Sub-theme description: Affordability and local content
Organizer 1: Juliet Nanfuka, CIPESA
Speaker 1: Juliet Nanfuka, Civil Society, African Group
Speaker 2: Wairagala Wakabi, Civil Society, African Group
Speaker 3: Ashnah Kalemera, Civil Society, African Group
Speaker 4: Lillian Nalwoga, Civil Society, African Group
Flash Session - 30 Min
The proposed flash session will serve disseminate insights on the of taxing social media platforms/Over the-top services and hefty fees for local content creators in countries like Uganda and Tanzania with room for reactions from the audience at the end of the session.
In the flash session, we will include insights from diversity of individuals with a primary focus on women - both within and outside of the digital society.
This proposed flash session will serve to give the audience an overview of the impact that the taxation of social media based over-the-top platforms has on local content development, digital inclusion and affordability. The session will also include insights on the impact that fees-based online content regulation on local content production in developing countries.
The relationship between these financial based affronts to internet use and the development of local content, press freedom, civic participation and gender will be explored during the session.
The session will serve to create an awareness of the magnitude that these regulations have on the uptake of digital communications in developing countries.
The session will include a 20 minute visual presentation followed by 10 minutes for questions from the audience.
Within the half hour of the flash session we intent to take attendees through a highly visual interpretation of what the taxation of social media and the hefty fees for online content production mean for consumers of content from the countries affected by these regulations such as Uganda and Tanzania.
Actions such as network disruptions have received widespread condemnation while advocacy on the issue is increasingly supported by measurement tools and strong awareness campaigns. Meanwhile, the emerging trend of financial affronts (taxing social media platforms/Over-the-top services and hefty fees for local content creators) as a means to regulate or control freedom of expression and access to information online is one that should remain on the global internet governance agenda as in addition to affecting the aforementioned rights, it could have widespread impact on local content development and on civic participation tools that rely on these services. See: Uganda’s Social Media Tax Threatens Internet Access, Affordability (https://cipesa.org/2018/04/ugandas-social-media-tax-threatens-internet-…) and Tanzania Issues Regressive Online Content Regulations (https://cipesa.org/2018/04/tanzania-enacts-regressive-online-content-re…)

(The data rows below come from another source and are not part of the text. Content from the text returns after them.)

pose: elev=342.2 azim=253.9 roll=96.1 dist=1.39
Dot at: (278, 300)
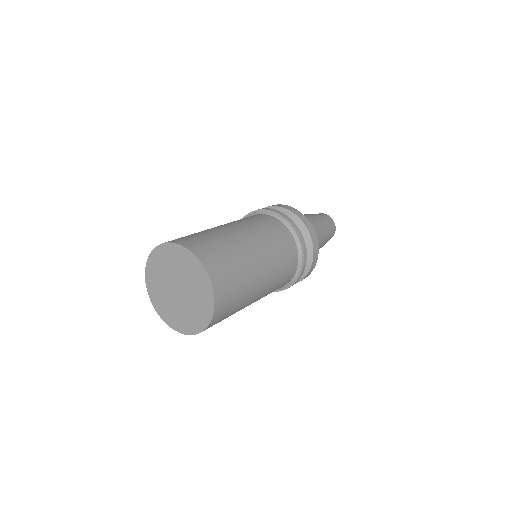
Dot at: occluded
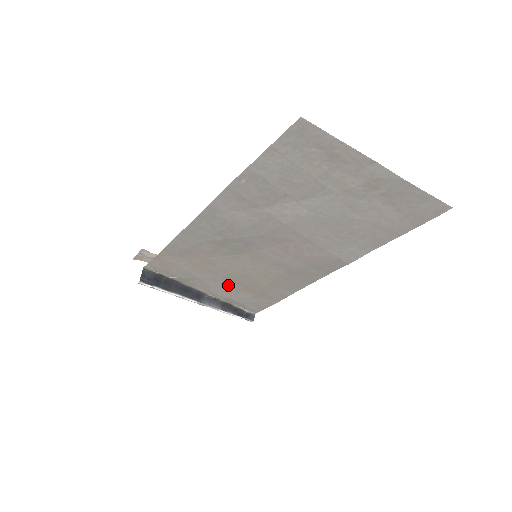
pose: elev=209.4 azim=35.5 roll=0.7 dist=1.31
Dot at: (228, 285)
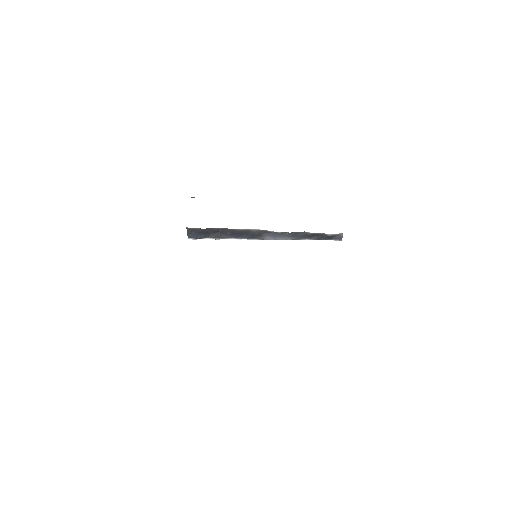
Dot at: occluded
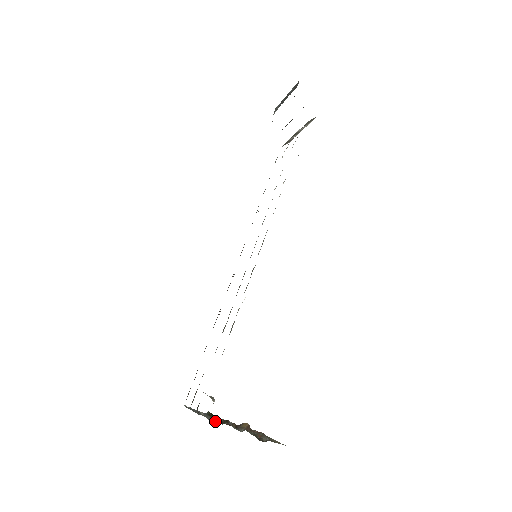
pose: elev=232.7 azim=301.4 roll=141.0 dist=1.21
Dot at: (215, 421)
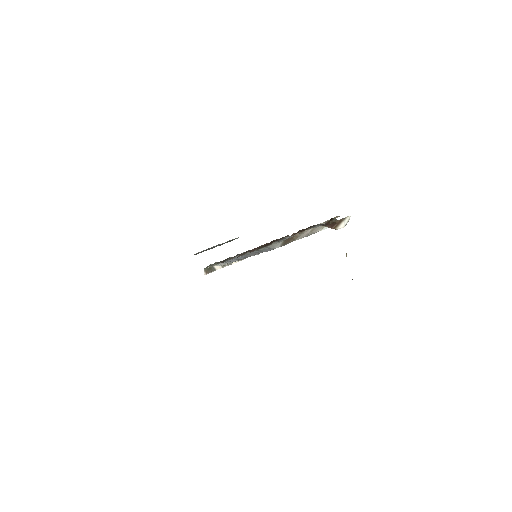
Dot at: occluded
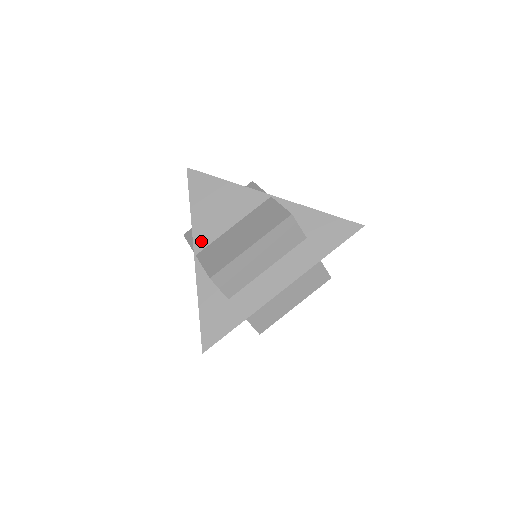
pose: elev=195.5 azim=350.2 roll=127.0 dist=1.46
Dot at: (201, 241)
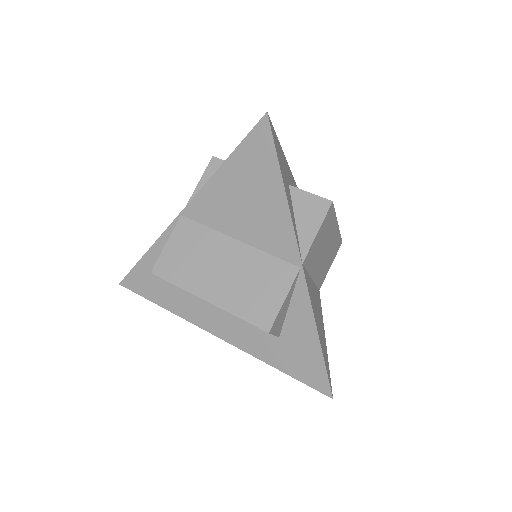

Further, the flash session at the IGF is opportune to share insights on these issues emerging from our annual Forum on Internet Freedom in Africa (FIFAfrica) - see: www.internetfreedom.africa. Every September, FIFAfrica convenes various stakeholders from the internet governance and online rights arenas in Africa and beyond to deliberate on gaps, concerns and opportunities for advancing privacy, access to information, free expression, non-discrimination and the free flow of information online.
In the lead up to the workshop we will share some reports, documents and reactions which we will have collected over the course of the year and through the annual Forum on Internet Freedom in Africa 2018.